The kinetics we have revealed in the development of the phase transition of the first order indicates the generation of nanonuclei of a new phase with the hexagonal type of the subcell in the crystalline core of initial lamellae with triclinic subcells and the gradual increase in the number of new nuclei with the development of the phase transition in a narrow temperature interval ΔT ~ 1 K according to the theory of diffuse phase transitions of the first order [6].

With the further increase in temperature from T ~ 47.5°C to T ≤ 50°C (the region between PT-1 and PT-2 (melting of tetracosane)), the value ν = 1468 cm^–1 is retained, which testifies about the hexagonal phase of tetracosane. The change in the frequency of bending vibrations to ν = 1467 cm^–1 occurs only at a temperature somewhat above T_m ~ 52°C (Fig. 5).

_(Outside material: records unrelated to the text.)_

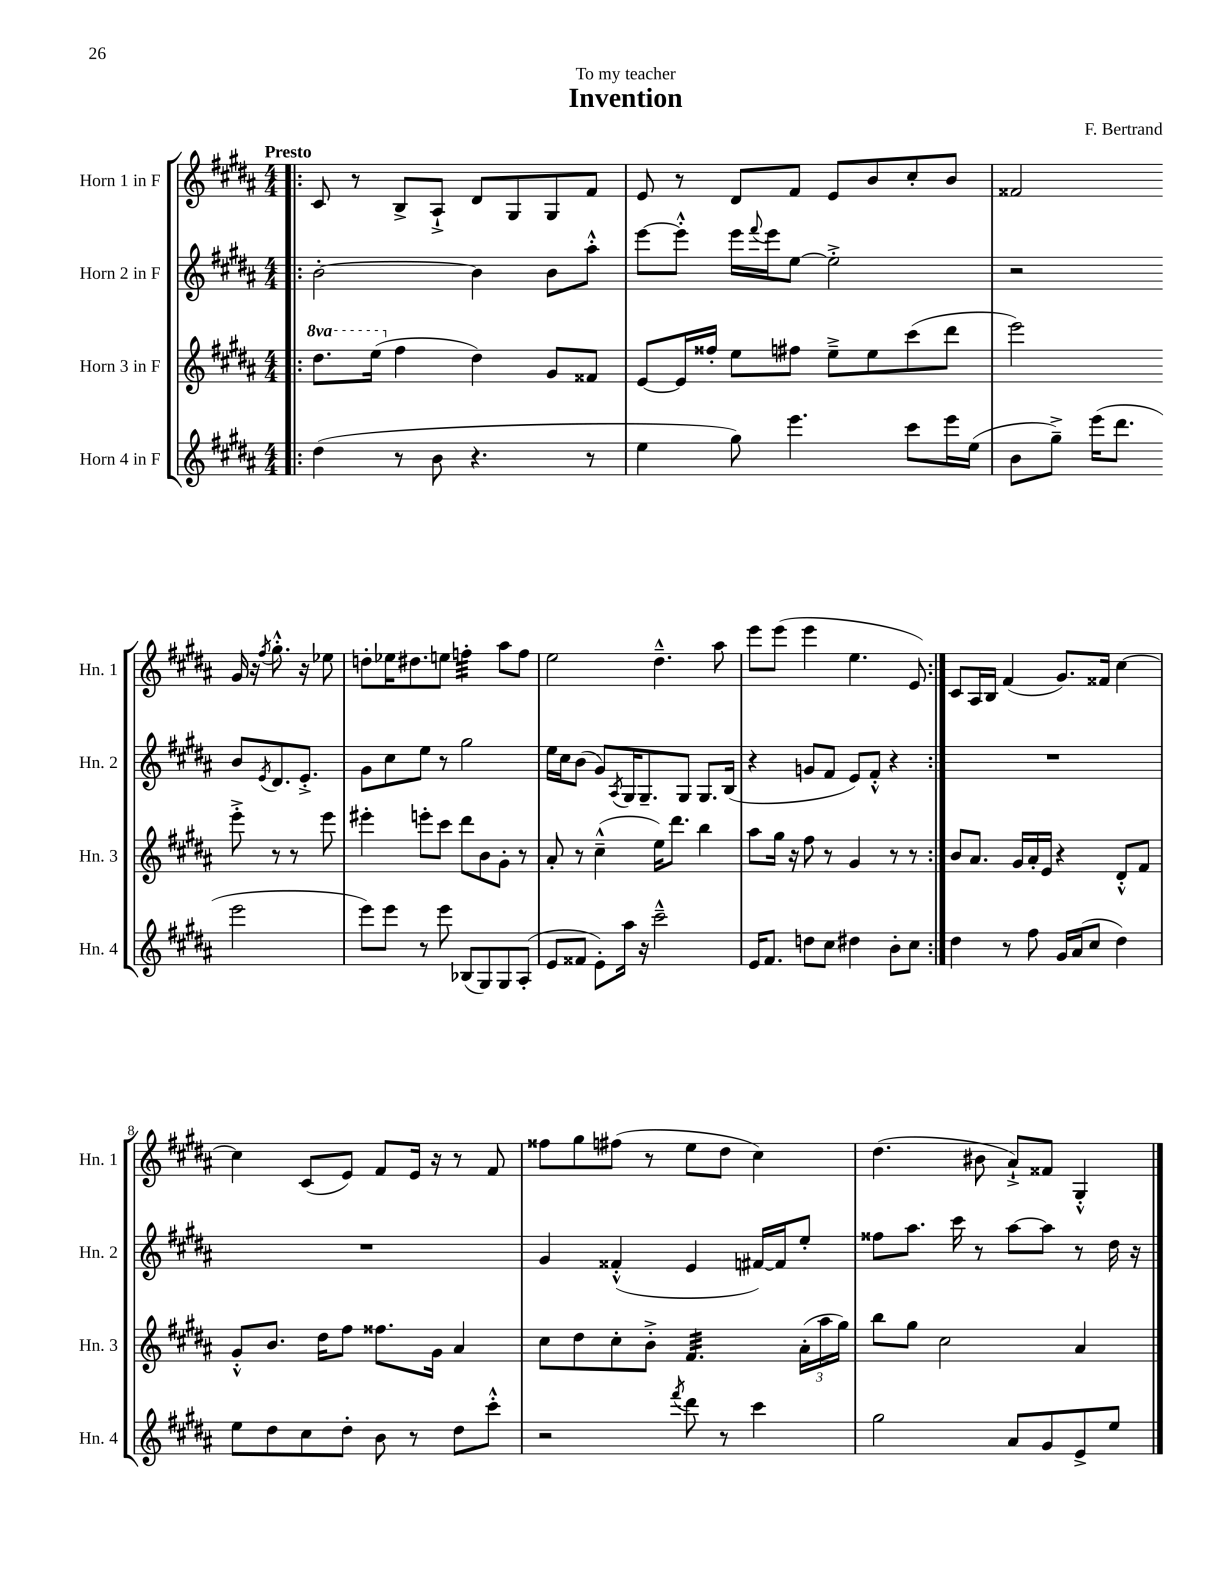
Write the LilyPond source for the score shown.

\header { title = "Invention" composer = "F. Bertrand" dedication = "To my teacher" }
<<
\new StaffGroup <<
\new Staff = "s0" \with { instrumentName = "Horn 1 in F" shortInstrumentName = "Hn. 1" } {
    \clef treble \key b \major \numericTimeSignature \time 4/4 \tempo "Presto"
    \repeat volta 2 { \bar ".|:" cis'8 r8 b8-> ais8-!-> dis'8 gis8 gis8 fis'8 |
    e'8 r8 dis'8 fis'8 e'8 b'8 cis''8-. b'8 |
    fisis'2 gis'16 r16 \acciaccatura { fis''8 } gis''8.-.-^ r16 ees''8 |
    d''8-. ees''16 dis''8. e''8 f''4:32-. ais''8 f''8 |
    e''2 dis''4.---^ ais''8 |
    e'''8 e'''8( e'''4 e''4. e'8) | }
    cis'8 ais16 b16 fis'4( gis'8.) fisis'16 cis''4~ |
    cis''4 cis'8( e'8) fis'8 e'16 r16 r8 fis'8 |
    fisis''8 gis''8 fis''8( r8 e''8 dis''8 cis''4) |
    dis''4.( bis'8 ais'8-!->) fisis'8 gis4-.-^ \bar "|." |
}
\new Staff = "s1" \with { instrumentName = "Horn 2 in F" shortInstrumentName = "Hn. 2" } {
    \clef treble \key b \major \numericTimeSignature \time 4/4
    \repeat volta 2 { \bar ".|:" b'2~-. b'4 b'8 ais''8-.-^ |
    e'''8~ e'''8-.-^ e'''16 \appoggiatura { fis'''8 } e'''16 e''8~ e''2-.-> |
    r2 b'8 \acciaccatura { e'8 } dis'8. e'8.-.-> |
    gis'8 cis''8 e''8 r8 gis''2 |
    e''16 cis''16 b'8( gis'8) \acciaccatura { ais8 } gis16 gis8.-- gis8 gis8. b16( |
    r4 g'8 fis'8 e'8) fis'8-.-^ r4 | }
    R1 |
    R1 |
    gis'4 fisis'4-.-^( e'4 fis'16~) fis'16 e''8-. |
    fisis''8 ais''8. cis'''16 r8 ais''8~ ais''8 r8 dis''16 r16 \bar "|." |
}
\new Staff = "s2" \with { instrumentName = "Horn 3 in F" shortInstrumentName = "Hn. 3" } {
    \clef treble \key b \major \numericTimeSignature \time 4/4 \set Staff.ottavationMarkups = #ottavation-simple-ordinals
    \repeat volta 2 { \bar ".|:" \ottava #1 dis'''8. e'''16( \ottava #0 fis''4 dis''4) gis'8 fisis'8 |
    e'8~ e'16 fisis''16-. e''8 fis''8 e''8---> e''8 cis'''8( dis'''8 |
    e'''2) e'''8-.-> r8 r8 e'''8 |
    eis'''4-. e'''8-. cis'''8 dis'''8 b'8 gis'8-. r8 |
    ais'8-. r8 cis''4---^( e''16) dis'''8. b''4 |
    ais''8 gis''16 r16 fis''8 r8 gis'4 r8 r8 | }
    b'8 ais'8. gis'16 ais'16-. e'16 r4 dis'8-.-^ fis'8 |
    gis'8-.-^ b'8. dis''16 fis''8 fisis''8. gis'16 ais'4 |
    cis''8 dis''8 cis''8-. b'8-.-> fis'4.:32 \tuplet 3/2 { ais'16-.( ais''16 gis''16) } |
    b''8 gis''8 cis''2 ais'4 \bar "|." |
}
\new Staff = "s3" \with { instrumentName = "Horn 4 in F" shortInstrumentName = "Hn. 4" } {
    \clef treble \key b \major \numericTimeSignature \time 4/4
    \repeat volta 2 { \bar ".|:" dis''4( r8 b'8 r4. r8 |
    e''4 gis''8) e'''4. cis'''8 e'''16 e''16( |
    b'8 gis''8--->) e'''16( dis'''8. e'''2 |
    e'''8) e'''8 r8 e'''8 bes8( gis8) gis8 ais8-.( |
    e'8 fisis'8 e'8-.) ais''16 r16 cis'''2---^ |
    e'16 fis'8. d''8 cis''8 dis''4 b'8-. cis''8 | }
    dis''4 r8 fis''8 gis'16 ais'16( cis''8 dis''4) |
    e''8 dis''8 cis''8 dis''8-. b'8 r8 dis''8 cis'''8-.-^ |
    r2 \acciaccatura { fis'''8 } dis'''8 r8 cis'''4 |
    gis''2 ais'8 gis'8 e'8-> e''8 \bar "|." |
}
>>
>>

This frequency is peculiar to isolated chains of liquid or solved n-alkanes [9, 15]. Individual bands become significantly wider and asymmetric (Fig. 3), which is, certainly, related to an increase in the rotatory power of the molecules and appearance of conformational defects of different types: GTG^–-kinks, T_mG-end-gauche defects, GG and GTTG defects, and others.

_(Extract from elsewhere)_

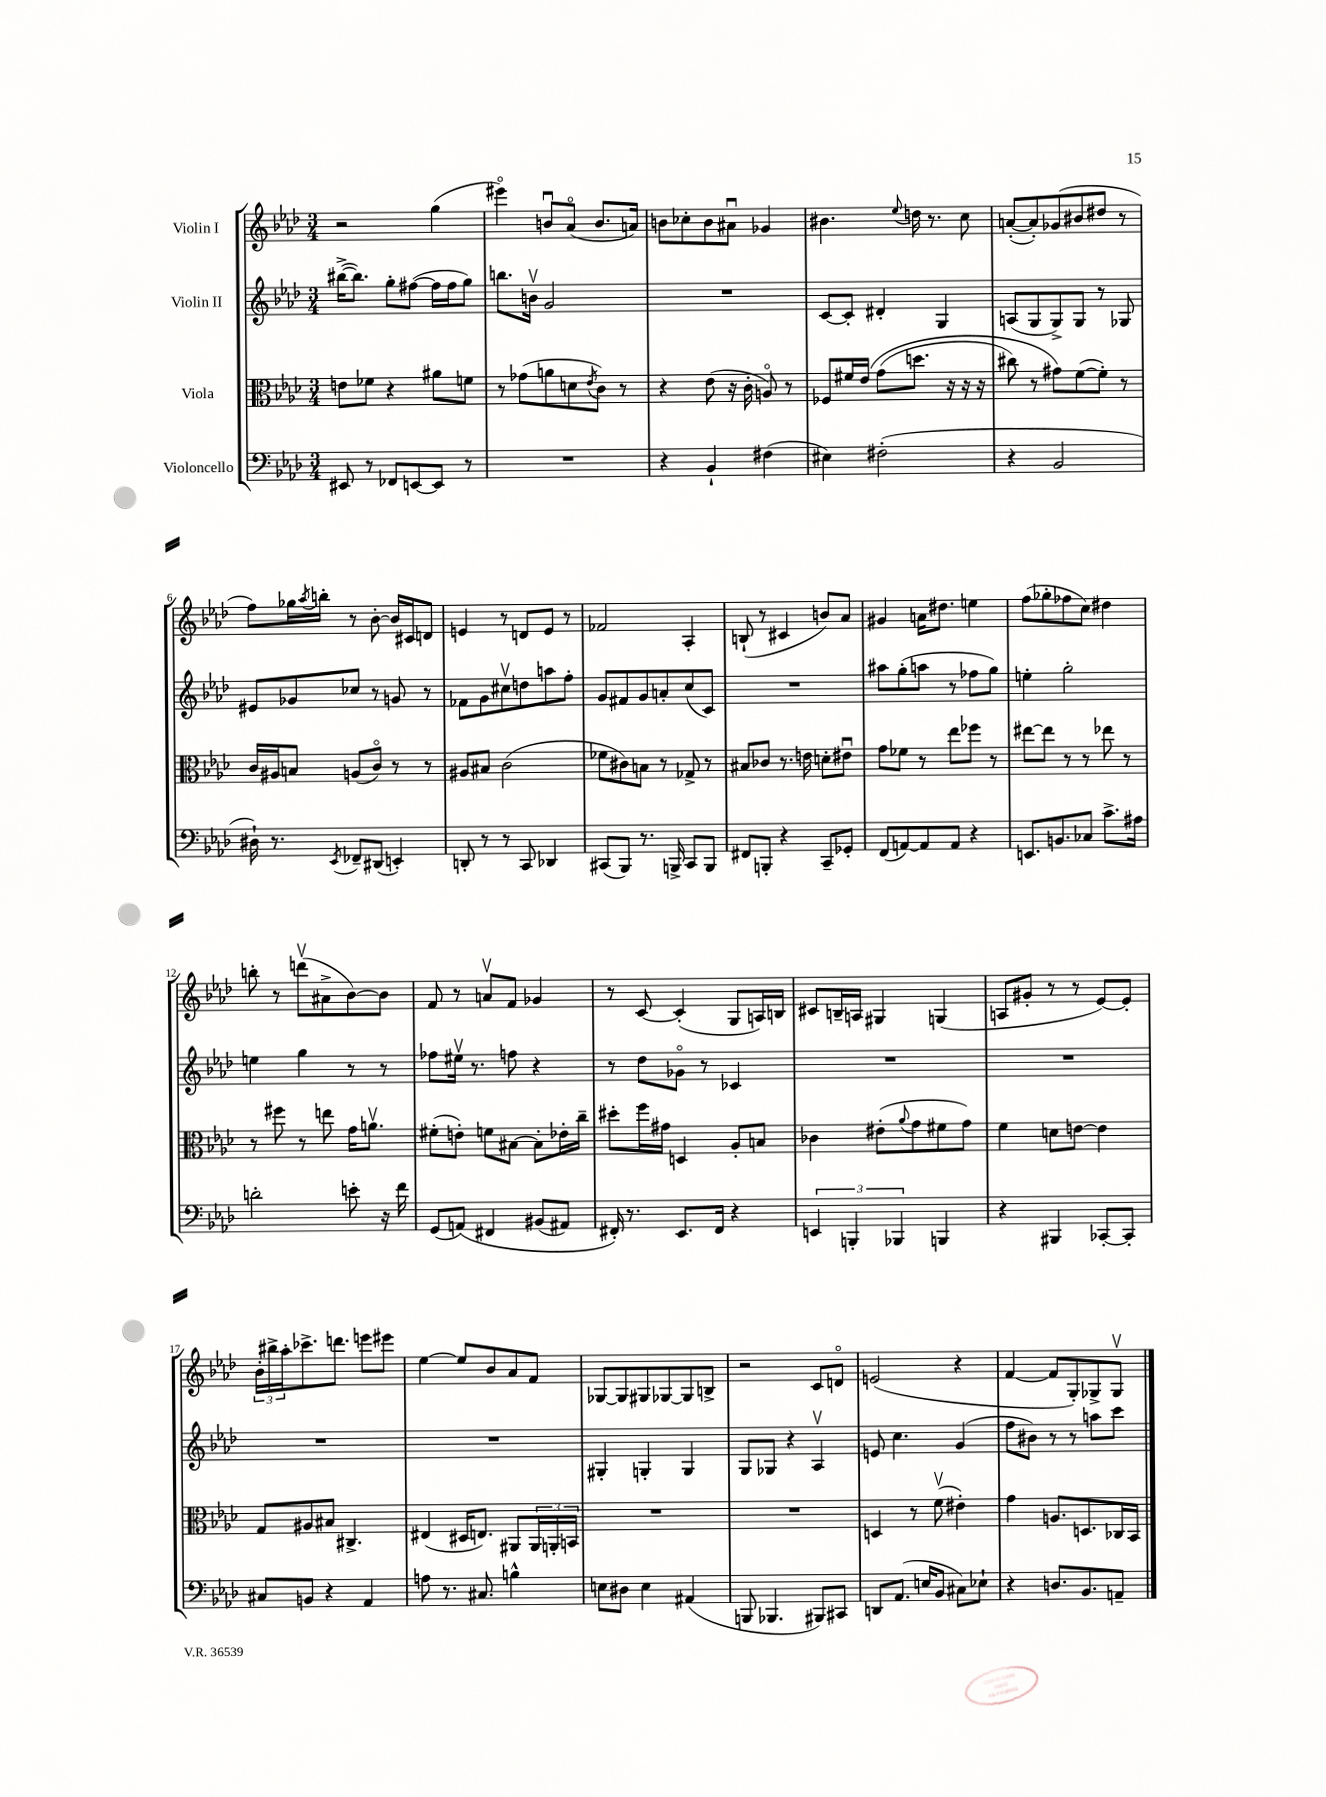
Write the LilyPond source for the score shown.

Each of the considered types of conformational defects is associated with certain absorption bands in the region of ν = 1200–1450 cm^–1 [21] which we also observed in our Fourier-transform IR spectra at higher temperatures (these data will be presented in the next paper).

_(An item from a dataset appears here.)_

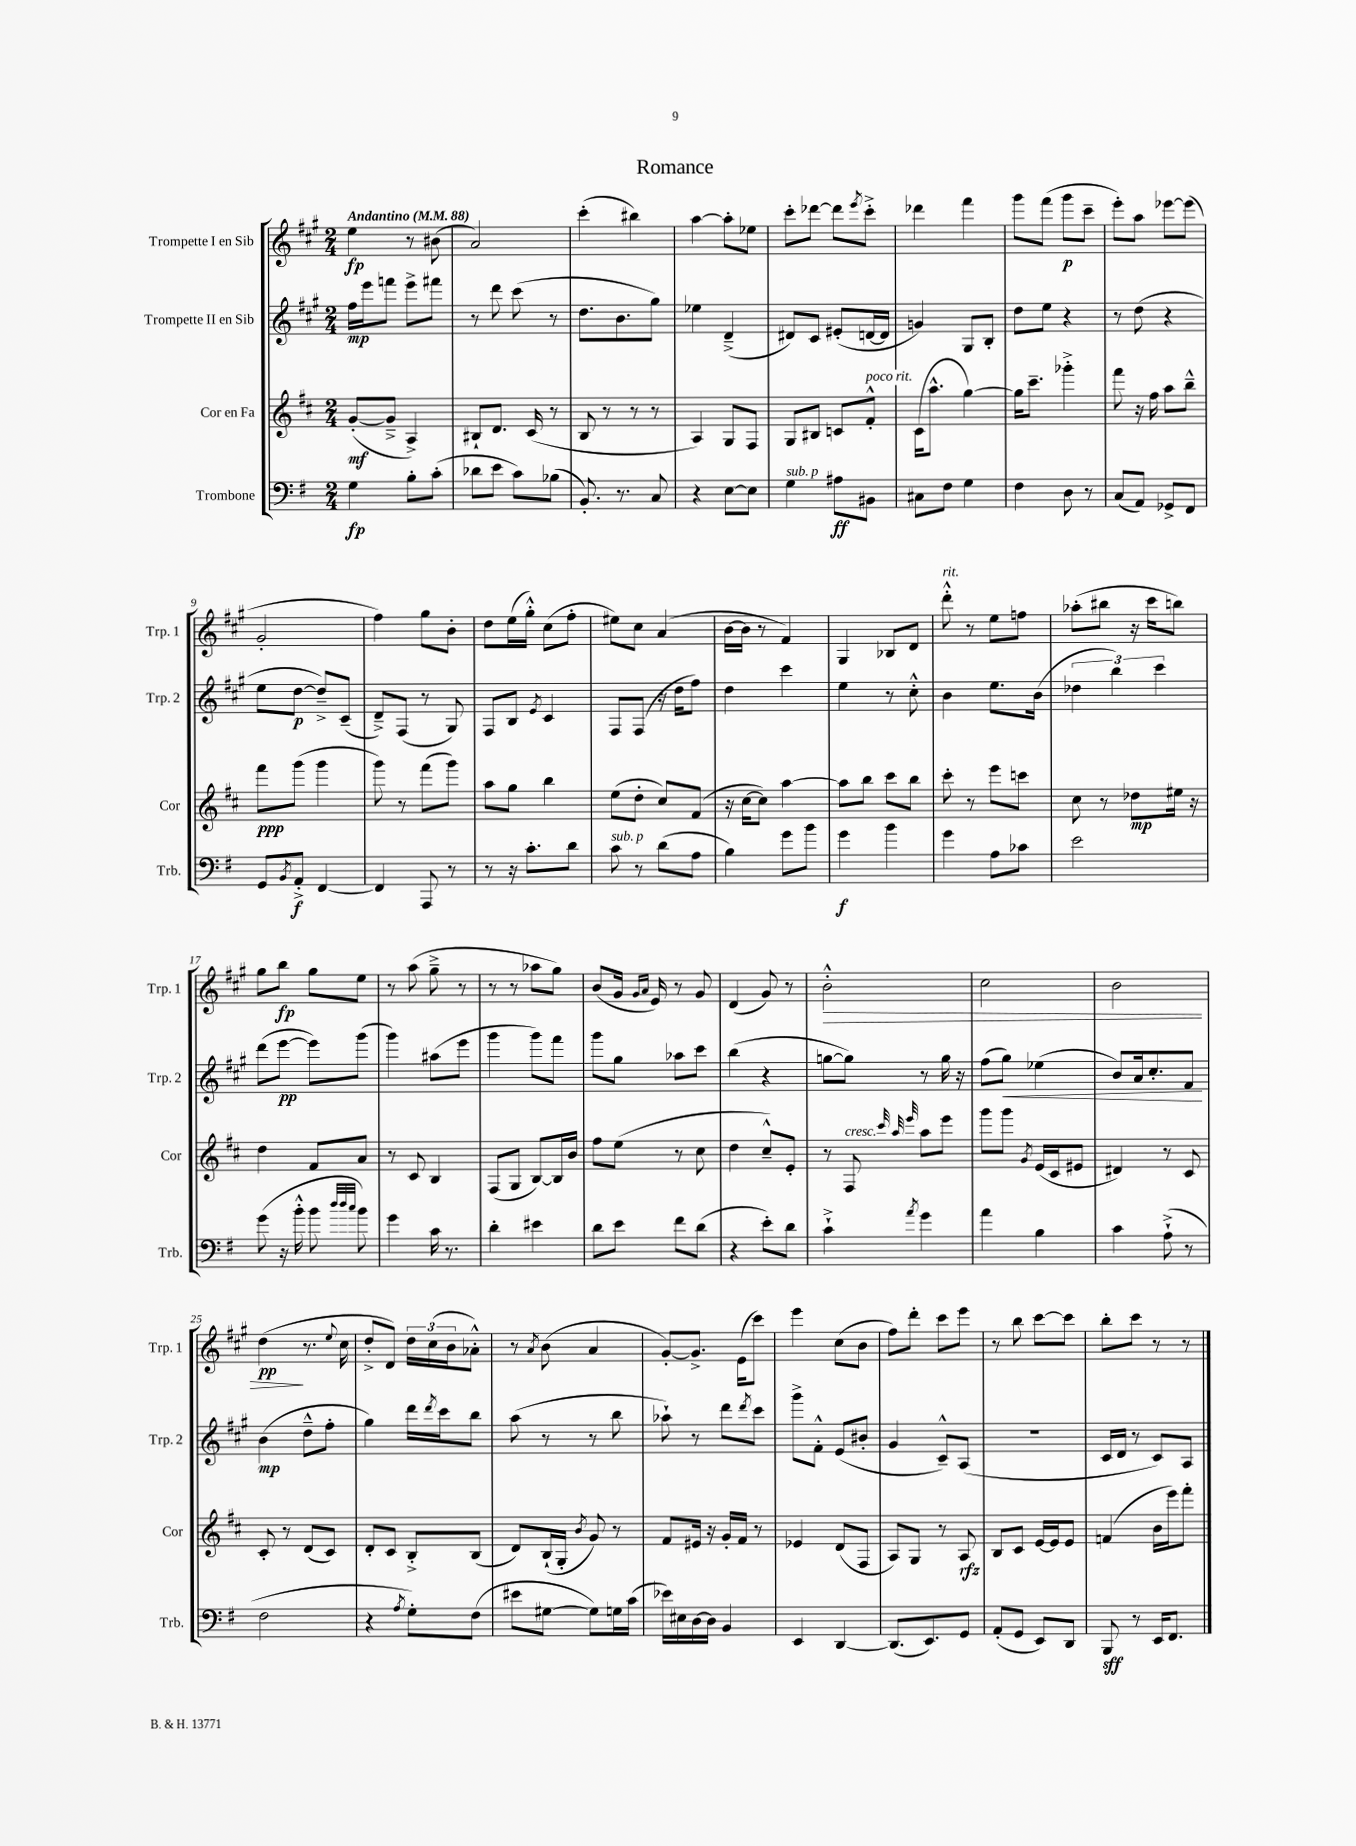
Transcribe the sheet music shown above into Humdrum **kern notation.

Values of the observed frequencies ν = 720 cm^–1 for rocking vibrations and ν = 1467 cm^–1 for bending vibrations for tetracosane in the melt correspond to literature data for n-alkanes with a varying number of CH₂ groups in different phase states, namely, in the liquid state at small n = 6–15 and melts or solutions up to n = 34 [11, 12, 15, 21]. In all cases, the frequencies of rocking and bending vibrations turn out to be near ν = 720 and 1467 cm^–1, respectively. It means that the effective intermolecular potential in these states turns out to be approximately the same and attenuated as compared to the potential for different types of initial crystalline subcells (triclinic, monoclinic, and orthorhombic ones) that are formed during crystallization of n-alkanes depending on the n number of C–C bonds.

4 CONCLUSIONS

Using Fourier-transform IR spectroscopy, the kinetics of the development of the solid-phase structural transition of the first order in monodisperse samples of tetracosane C₂₄H₅₀ has been studied. It has been shown that, in a narrow temperature interval ΔT ~ 2 K, there appear nanonuclei of the new (hexagonal) phase with a volume ω ~ 100–200 nm³ by the fluctuation mechanism, and the new phase gradually propagates to the whole volume of the initial (triclinic) phase due to the advance of the interphase boundary by adding new stable nanonuclei with the volume ω to it according to the theory of diffuse phase transitions of the first order.